— 分析用テキスト —
国連食糧農業機関(FAO)は11月3日、2023年の世界全体の穀物生産量が前年比0.9%増の28億1930万トンと、過去最高になるとの予測を公表しました。消費量は1.0%増の28億1040万トンの見通しです。世界全体の消費量は右肩上がりで増えていますが、生産量はそれを上回って推移しています。最近は干ばつや豪雨といったった異常気象が多発し、気候変動による農業生産への影響が懸念されているものの、世界全体としてみれば、今のところは安定的に食料を確保できていると言えます。

FAOはこうした生産予測を毎月示しており、11月は前月から小幅に上方修正されました。今年も残り少なくなってきたので、今回の予測の精度はかなり高いと思われます。11月10日には、年2回の詳細な食料予測が公表されました。
  
2023年の生産予測の内訳を見ると、小麦は2.2%減の7億8510万トンと、過去最高となった前年から減るものの、トウモロコシなど粗粒穀物が2.7%増の15億1030万トン、コメが0.8%増の5億2390万トンと堅調です。粗粒穀物のうちトウモロコシは4.5%増の12億1660万トンと、大きく伸びる見込みです。

小麦の生産が減るのは6年ぶりですが、それでも過去2番目の高水準となります。主要生産国のロシアとオーストラリアが過去最高だった前年から減少に転じるほか、カナダやカザフスタンも減産が見込まれています。アルゼンチンやインド、米国では増産が見込まれています。

粗粒穀物では、ブラジルや米国でトウモロコシの生産が大幅に増えると予測されました。これは、トウモロコシ相場の上昇により、農家が作付面積をかなり増やしたためです。米国の生産は10.5%増の3億9750万トン、ブラジルは17.5%増の1億3840万トンと、いずれも2ケタの伸びとなりそうです。アルゼンチンとオーストラリア、カナダは干ばつの影響で減産が見込まれています。

コメは、価格上昇によってアジアやアフリカ、北米で作付面積が増えたことが寄与しました。ラニーニャやエルニーニョに伴う悪天候などの影響はあったものの、それでも増産となりそうです。最大生産国の中国は0.2%増の1億4310万トン、2位のインドは0.6%減の1億3200万トンで、ともにほぼ横ばいの見通しです。

世界全体の穀物消費量は1.0%増の28億1040万トンの見通しですが、内訳は、小麦が1.4%増の7億8950万トン、粗粒穀物が1.2%増の14億9900万トン、コメが0.1%増の5億2200万トンとなりました。人間や家畜が食べる量が大きく増減することはなく、緩やかに増え続けています。

— 実施課題 —
上にある世界の穀物生産見通しについての文章を、最後の文に続けて書き継ぐ。

(二次元の動きの記録)
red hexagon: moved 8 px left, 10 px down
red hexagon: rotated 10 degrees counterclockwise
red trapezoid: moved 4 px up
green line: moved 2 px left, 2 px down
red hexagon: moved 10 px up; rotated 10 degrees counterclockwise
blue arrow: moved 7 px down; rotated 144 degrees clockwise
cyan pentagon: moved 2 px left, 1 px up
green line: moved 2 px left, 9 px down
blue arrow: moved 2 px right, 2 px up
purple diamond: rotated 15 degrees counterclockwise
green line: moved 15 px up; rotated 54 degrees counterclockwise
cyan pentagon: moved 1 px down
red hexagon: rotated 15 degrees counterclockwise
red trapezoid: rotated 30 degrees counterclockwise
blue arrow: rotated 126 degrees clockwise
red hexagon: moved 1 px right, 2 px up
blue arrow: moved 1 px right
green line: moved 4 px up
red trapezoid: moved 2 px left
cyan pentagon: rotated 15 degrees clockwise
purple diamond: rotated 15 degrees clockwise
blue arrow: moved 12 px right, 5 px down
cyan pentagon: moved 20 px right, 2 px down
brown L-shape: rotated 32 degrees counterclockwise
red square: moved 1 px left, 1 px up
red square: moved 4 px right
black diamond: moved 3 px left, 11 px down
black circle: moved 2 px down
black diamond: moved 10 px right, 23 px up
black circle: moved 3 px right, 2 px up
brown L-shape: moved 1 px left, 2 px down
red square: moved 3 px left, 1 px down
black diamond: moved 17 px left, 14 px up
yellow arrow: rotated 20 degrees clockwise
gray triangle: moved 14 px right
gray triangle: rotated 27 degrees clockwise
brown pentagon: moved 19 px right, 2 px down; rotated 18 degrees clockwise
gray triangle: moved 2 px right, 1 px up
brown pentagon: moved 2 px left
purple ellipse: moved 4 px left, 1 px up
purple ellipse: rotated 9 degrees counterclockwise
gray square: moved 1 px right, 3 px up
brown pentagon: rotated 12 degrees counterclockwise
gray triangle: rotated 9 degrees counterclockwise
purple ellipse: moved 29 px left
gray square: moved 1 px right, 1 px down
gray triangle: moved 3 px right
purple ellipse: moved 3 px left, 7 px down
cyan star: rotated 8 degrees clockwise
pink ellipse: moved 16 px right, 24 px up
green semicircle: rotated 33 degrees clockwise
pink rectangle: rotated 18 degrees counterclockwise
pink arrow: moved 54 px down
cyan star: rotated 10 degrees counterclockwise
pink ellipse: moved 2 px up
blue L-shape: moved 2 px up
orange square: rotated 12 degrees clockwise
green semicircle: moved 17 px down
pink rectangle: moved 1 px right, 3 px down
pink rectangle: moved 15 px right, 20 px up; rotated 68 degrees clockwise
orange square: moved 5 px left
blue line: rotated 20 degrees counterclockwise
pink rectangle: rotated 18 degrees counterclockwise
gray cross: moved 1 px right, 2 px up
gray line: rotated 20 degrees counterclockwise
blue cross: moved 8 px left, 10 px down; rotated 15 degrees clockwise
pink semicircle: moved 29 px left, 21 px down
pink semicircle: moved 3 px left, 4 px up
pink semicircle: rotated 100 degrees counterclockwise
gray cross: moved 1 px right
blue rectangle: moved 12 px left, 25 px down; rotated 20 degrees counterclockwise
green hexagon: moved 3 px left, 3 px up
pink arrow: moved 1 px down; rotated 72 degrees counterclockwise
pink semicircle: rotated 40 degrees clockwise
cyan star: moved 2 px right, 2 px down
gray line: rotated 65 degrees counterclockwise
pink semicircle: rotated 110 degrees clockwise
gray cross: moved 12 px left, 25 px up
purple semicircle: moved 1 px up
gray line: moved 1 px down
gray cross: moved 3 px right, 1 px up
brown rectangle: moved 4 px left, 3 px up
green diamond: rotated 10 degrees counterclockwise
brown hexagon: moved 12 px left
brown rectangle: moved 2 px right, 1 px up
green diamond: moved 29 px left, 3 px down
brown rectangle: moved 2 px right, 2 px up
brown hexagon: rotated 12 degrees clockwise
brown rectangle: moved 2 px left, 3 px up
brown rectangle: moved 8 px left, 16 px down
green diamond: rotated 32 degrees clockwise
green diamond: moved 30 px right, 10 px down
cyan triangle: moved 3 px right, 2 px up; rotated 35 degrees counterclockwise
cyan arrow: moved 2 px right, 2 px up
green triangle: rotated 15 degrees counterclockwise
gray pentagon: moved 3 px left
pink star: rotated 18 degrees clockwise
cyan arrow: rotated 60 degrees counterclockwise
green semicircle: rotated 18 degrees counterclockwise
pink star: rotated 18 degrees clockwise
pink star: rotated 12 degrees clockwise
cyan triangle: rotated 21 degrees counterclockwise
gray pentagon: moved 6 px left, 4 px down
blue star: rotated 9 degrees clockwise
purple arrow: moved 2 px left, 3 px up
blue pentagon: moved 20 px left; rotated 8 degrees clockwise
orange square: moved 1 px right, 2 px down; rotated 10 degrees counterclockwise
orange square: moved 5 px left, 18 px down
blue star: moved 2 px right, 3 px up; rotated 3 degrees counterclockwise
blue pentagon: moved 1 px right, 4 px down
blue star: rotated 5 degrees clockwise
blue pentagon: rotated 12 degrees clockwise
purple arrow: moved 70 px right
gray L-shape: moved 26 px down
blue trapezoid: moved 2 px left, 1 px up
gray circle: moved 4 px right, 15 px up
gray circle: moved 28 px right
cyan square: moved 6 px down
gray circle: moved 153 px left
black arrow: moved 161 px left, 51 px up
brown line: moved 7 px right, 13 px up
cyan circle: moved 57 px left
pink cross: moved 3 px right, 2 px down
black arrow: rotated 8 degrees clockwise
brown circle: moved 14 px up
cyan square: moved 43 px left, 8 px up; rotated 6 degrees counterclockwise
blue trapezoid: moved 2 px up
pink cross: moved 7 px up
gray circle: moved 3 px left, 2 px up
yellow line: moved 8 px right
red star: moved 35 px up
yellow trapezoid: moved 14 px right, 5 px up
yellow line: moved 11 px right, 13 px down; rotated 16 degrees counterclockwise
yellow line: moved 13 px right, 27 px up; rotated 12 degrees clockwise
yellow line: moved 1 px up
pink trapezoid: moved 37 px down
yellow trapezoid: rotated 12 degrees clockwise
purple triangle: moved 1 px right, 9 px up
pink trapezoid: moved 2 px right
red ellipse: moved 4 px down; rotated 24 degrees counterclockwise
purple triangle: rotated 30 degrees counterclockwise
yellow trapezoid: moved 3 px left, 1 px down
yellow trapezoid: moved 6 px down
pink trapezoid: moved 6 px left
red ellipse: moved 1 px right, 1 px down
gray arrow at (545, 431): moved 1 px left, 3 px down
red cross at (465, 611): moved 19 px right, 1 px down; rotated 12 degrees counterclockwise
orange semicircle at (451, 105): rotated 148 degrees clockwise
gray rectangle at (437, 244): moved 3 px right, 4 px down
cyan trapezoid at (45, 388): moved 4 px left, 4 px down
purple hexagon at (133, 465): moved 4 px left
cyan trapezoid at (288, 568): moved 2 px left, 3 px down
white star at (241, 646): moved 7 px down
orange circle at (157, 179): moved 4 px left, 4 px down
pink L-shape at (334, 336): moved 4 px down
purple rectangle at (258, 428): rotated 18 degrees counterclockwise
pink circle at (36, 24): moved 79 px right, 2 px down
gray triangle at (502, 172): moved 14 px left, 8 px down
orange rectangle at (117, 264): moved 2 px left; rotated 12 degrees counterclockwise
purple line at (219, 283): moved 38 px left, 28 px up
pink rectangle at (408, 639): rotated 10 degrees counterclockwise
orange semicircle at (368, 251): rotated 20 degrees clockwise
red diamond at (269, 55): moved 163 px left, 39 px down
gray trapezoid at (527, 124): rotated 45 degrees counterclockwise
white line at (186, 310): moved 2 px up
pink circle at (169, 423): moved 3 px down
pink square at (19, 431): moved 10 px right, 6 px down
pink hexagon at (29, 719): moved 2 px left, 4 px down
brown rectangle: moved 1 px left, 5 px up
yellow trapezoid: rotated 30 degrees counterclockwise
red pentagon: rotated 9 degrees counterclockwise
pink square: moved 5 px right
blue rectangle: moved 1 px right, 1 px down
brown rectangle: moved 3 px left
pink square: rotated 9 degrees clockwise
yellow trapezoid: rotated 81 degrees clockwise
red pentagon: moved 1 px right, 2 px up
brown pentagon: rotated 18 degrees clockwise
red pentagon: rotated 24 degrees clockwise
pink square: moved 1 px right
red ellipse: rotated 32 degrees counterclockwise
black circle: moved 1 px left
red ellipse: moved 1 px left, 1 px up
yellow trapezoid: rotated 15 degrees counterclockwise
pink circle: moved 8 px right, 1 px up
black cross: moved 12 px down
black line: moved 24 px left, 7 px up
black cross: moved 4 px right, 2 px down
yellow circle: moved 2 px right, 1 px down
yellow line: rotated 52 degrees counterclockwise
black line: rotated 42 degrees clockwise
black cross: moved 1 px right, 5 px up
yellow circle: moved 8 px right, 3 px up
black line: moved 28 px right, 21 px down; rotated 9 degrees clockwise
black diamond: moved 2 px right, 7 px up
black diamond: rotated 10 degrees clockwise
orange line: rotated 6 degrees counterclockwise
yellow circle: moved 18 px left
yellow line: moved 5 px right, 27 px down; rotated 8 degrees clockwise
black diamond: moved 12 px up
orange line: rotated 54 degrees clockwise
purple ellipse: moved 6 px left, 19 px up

— 期待される出力 —
穀物生産を国別に見ると、首位の中国が1.3%増の5億7660万トン、2位の米国が11.0%増の4億5380万トン、3位インドが1.4%増の2億9780万トンと、いずれも増産が見込まれています。4位以下は、欧州連合(EU)が1.2%増の2億7230万トン、ブラジルが14.7%増の1億5570万トンと好調ですが、ロシアは小麦の減少が響き8.2%減の1億3440万トンに落ち込む見通しです。

中国は穀物消費が1.6%増の6億2910万トンと、世界最大で、生産を大きく上回っています。その他の国・地域は生産が消費を上回っており、主要な穀物輸出国となっています。日本の穀物生産は850万トン、消費は3150万トンと見込まれています。
 
世界全体の生産から消費を差し引いた在庫は2.6%増の8億8110万トンの見込みです。消費量に占める在庫比率は0.2ポイント上昇の30.7%に達し、FAOは「歴史的な観点からは、十分な(Comfortable)供給状況にある」と現状を分析しています。食料不安をあおり続ける人が一部にいますが、少なくとも現在はそういう状況にはないということです。

こうした状況を反映し、食料価格は下落が続いています。10月の食料価格指数(2014~16年=100)は前月比0.7ポイント下落の120.6となりました。ロシアのウクライナ侵攻直後の2022年3月に過去最高の159.7に上昇しましたが、それ以降は下落基調が続いており、1年7カ月で24%も下がりました。2021年3月の119.2以来、2年7カ月ぶりの低水準となります。このうち穀物は1.3ポイント下落の125.0となりました。